April 17, 2017 "Mutation Meltdown" (Due May 5, 2017)


Our last exploration showed that population will reach a steady-state level of DNA sequence polymorphism under the opposing forces of genetic drift and mutations. The steady-state level is expected to be ~ N * mu: the larger the population size and the higher the mutation rate, the higher per-site DNA polymorphism. (Also note that, given a long enough sequence and a low enough mutation rate, we don't expect to see two or more mutations hitting a single position. Each mutation is essentially a new one and only two-state SNPs are expected in a sample of DNA sequences).

However, the steady-state expectation is based on the assumption that all mutations are neutral (i.e., no beneficial or harmful fitness effects). In reality, mutations are predominantly either neutral or harmful and few are beneficial. Natural selection (negative or positive, except those on the immune-defense loci) tends to drive down genetic variation.

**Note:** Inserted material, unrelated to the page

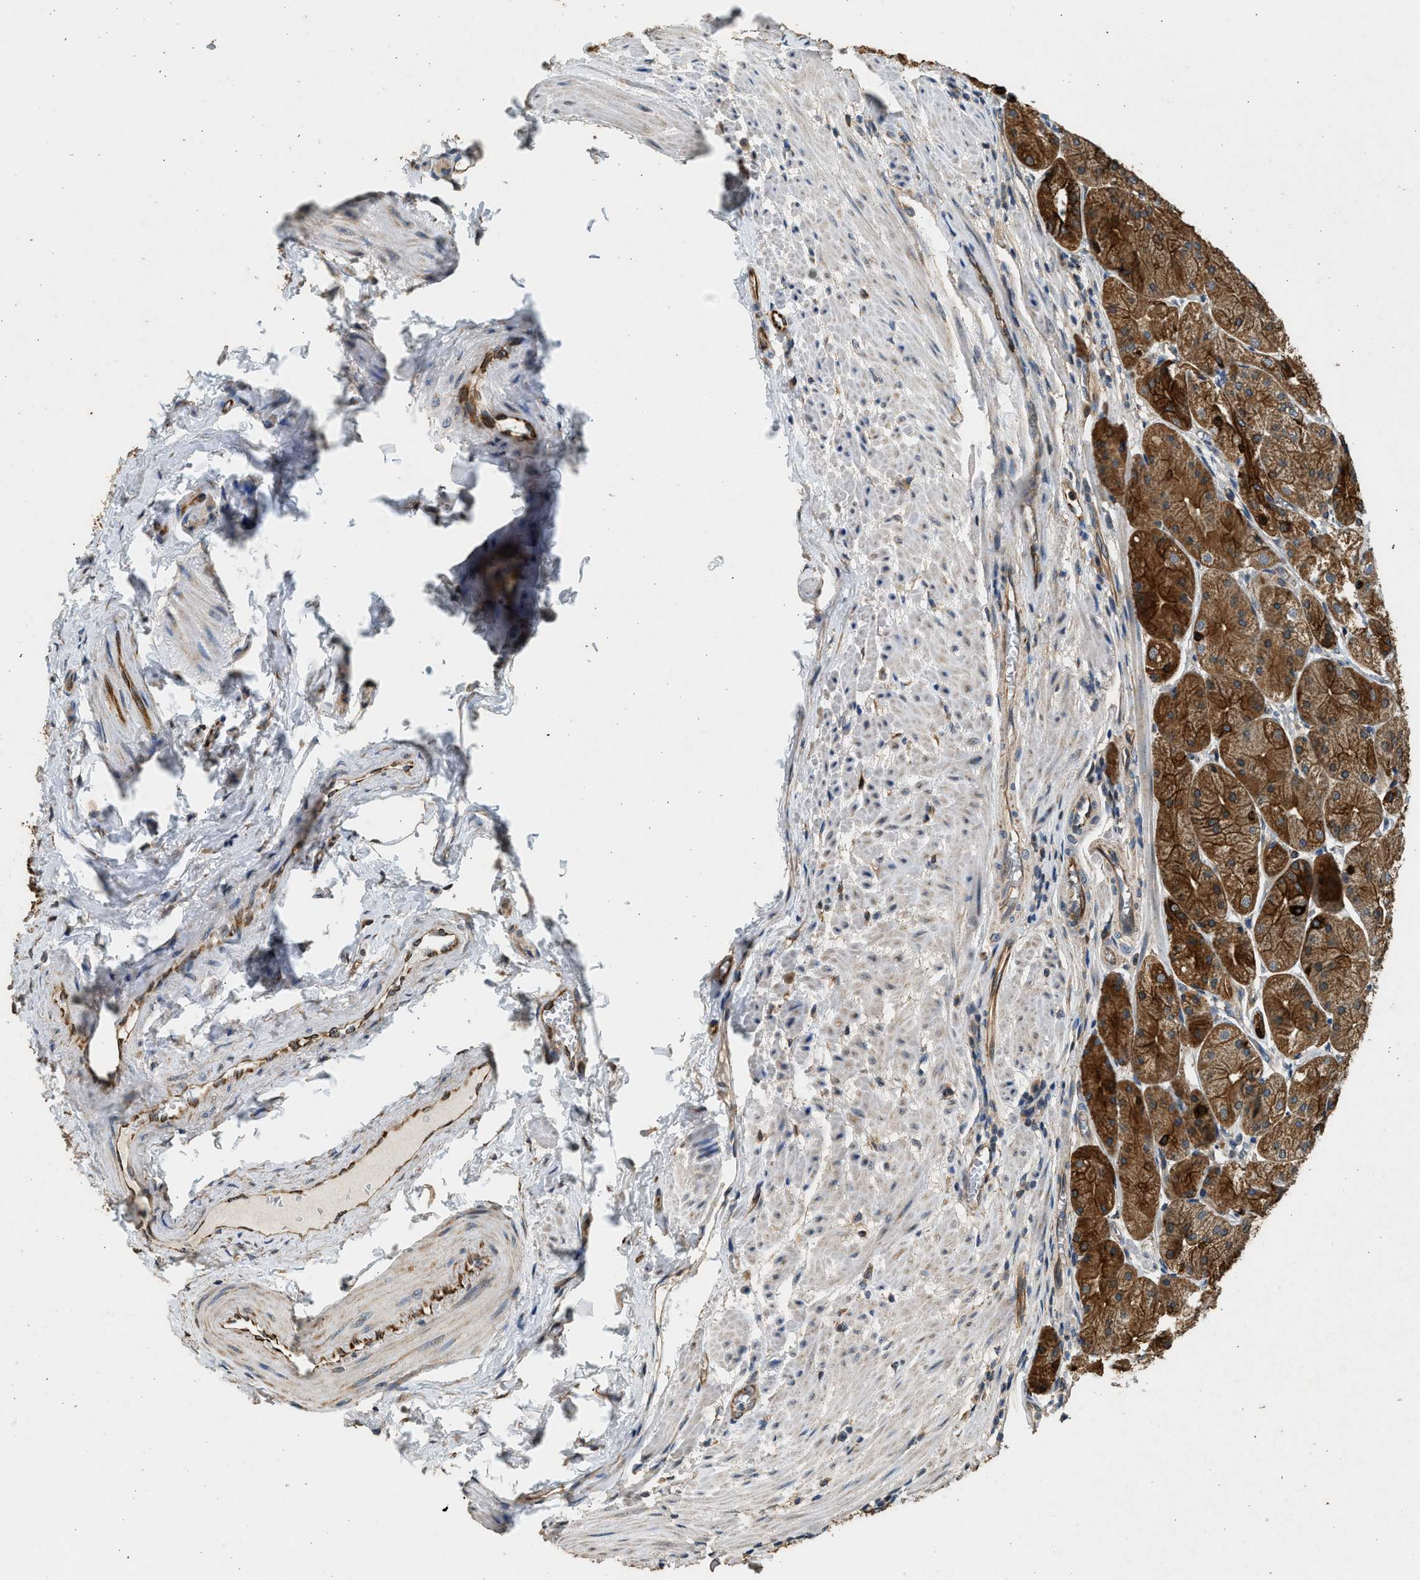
{"staining": {"intensity": "strong", "quantity": ">75%", "location": "cytoplasmic/membranous"}, "tissue": "stomach", "cell_type": "Glandular cells", "image_type": "normal", "snomed": [{"axis": "morphology", "description": "Normal tissue, NOS"}, {"axis": "topography", "description": "Stomach, upper"}], "caption": "This micrograph reveals normal stomach stained with IHC to label a protein in brown. The cytoplasmic/membranous of glandular cells show strong positivity for the protein. Nuclei are counter-stained blue.", "gene": "PCLO", "patient": {"sex": "male", "age": 72}}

Sex to the rescue. Without sex or recombination, the fate of genetic variations across a genome are bundled together, rising or sinking in unison with the fate of a single beneficial or harmful mutation. With recombination, genetic variations at different loci become less tightly linked and are more likely maintained, speeding up adaptation.

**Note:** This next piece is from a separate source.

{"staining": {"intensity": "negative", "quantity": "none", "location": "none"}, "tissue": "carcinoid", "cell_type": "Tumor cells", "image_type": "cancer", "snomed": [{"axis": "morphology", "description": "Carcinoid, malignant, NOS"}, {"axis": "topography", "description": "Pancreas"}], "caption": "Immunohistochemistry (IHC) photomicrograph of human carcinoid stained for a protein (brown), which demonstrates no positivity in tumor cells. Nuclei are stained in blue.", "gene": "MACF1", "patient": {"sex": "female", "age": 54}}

This week, we will use simulation to recreate the so-called "Muller's Ratchet", which predicts that asexual populations are evolutionary dead ends. It shows that the combined effect of deleterious mutation and genetic drift will lead to population extinction due to steady accumulation of deleterious mutations, a phenomenon called "mutation meltdown".

The simulation protocol would be similar to that of the last problem involving only mutation and drift, but I suggest you rewrite from scratch to be more efficient by using a simpler data structure (no sequence or bases needed). The main difference is that, instead of calculating average pairwise sequence differences in each generation, you will track the frequency of mutation-free sequences (n0) and find the time until it goes to zero. That is when the Ratchet makes a "click". The next click is when the population losses the one-mutation sequences (n1), and so on. Each click drives the population fitness down by one mutation-level. [ Numerically, if each mutation causes a fitness loss of s ("selection coefficient"), the fitness of a sequence with k mutations is given by w = (1-s)k. Strictly speaking, the selection coefficient should be included to affect gamete size, but let's ignore that for now].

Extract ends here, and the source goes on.